Dr Jason Fields (U.S. Census Bureau) - Presenting Author
Mr David Hornick (U.S. Census Bureau)
The Census Household Pulse Survey (HPS), created as an experimental rapid-response to the COVID-19 pandemic, leverages electronic (email and SMS text) messaging to contact household members and internet collection to quickly provide information for emerging and quickly changing issues.
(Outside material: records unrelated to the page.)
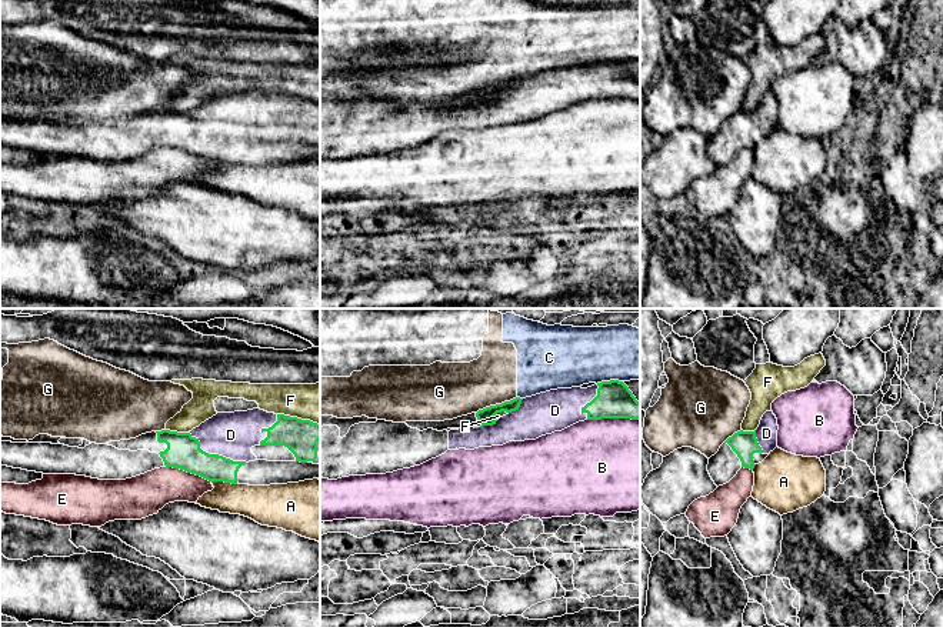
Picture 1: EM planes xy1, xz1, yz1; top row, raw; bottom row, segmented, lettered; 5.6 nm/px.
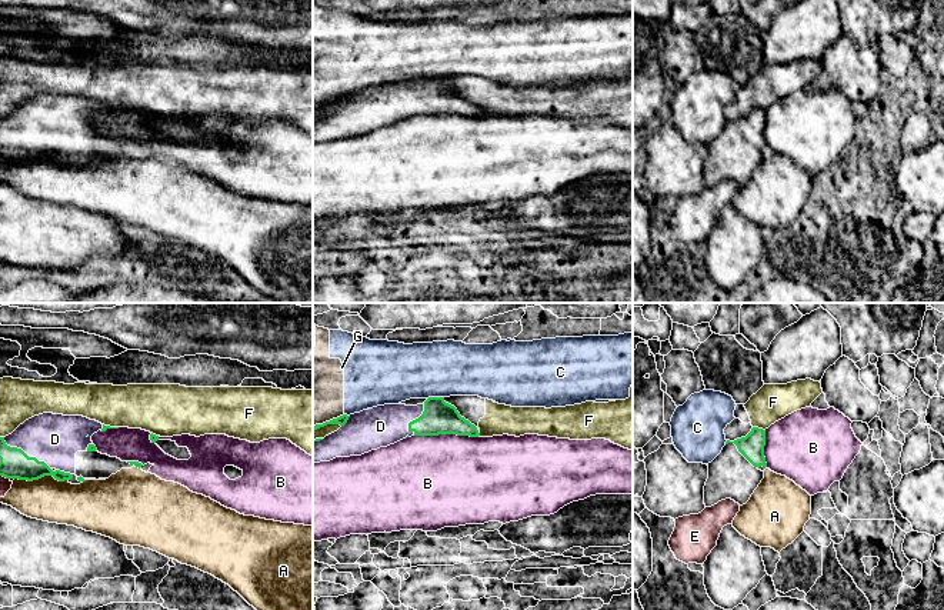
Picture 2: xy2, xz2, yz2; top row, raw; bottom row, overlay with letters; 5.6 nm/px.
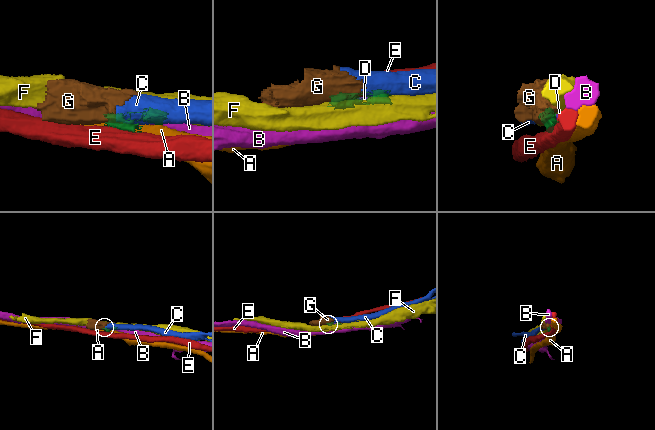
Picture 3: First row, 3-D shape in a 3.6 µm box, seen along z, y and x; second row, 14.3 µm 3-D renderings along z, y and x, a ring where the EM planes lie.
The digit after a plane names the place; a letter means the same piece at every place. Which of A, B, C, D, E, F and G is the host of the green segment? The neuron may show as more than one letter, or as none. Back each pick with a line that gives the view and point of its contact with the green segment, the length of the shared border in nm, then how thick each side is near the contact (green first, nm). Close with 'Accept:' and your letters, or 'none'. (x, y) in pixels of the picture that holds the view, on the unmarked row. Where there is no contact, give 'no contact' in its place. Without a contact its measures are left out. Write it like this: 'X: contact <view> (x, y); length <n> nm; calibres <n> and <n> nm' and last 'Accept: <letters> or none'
D: contact xy1 (216, 134); length 360 nm; calibres 200 and 260 nm
Accept: D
While the design allows for the quick collection and dissemination of information and is based on a probability-based sample selection from a robust sampling frame, there are concerns over the response, coverage, and biases in the estimates (Peterson, Toribio, Farber, & Hornick, 2021). In some ways, there are similarities between opt-in non-probability samples and this type of low-response probability sample (Bradley et al., 2021; Nishimura, Wagner, & Elliott, 2016). While increasing nonresponse and related biases are not unique to surveys like the HPS (Brick & Williams, 2013; Kreuter, 2013), these concerns raise a critical need to evaluate and incorporate diagnostic measures for the assessment and correction for biases in estimates from this type of collection. Addressing theses quality concerns will be critical to advance the HPS type data-collection from the experimental realm to a more mainstream resource. This analysis combines administrative records at the individual and address level with survey responses and the sample frame to assess coverage and bias, and to propose adjustments to improve data quality. Based on the evaluation and correlates available at the frame level, we consider bias minimizing adjustments to sampling and weighting. Measures like the ddc framework (Meng, 2018) for single dimensions or (Little, West, Boonstra, & Hu, 2020) may provide the necessary tools for evaluating, adjusting, and increasing the confidence in measures generated from data sources like the HPS. This evaluation will have broad applicability as more mainstream household surveys continue to also experience declining response and likely increasing selection and response biases.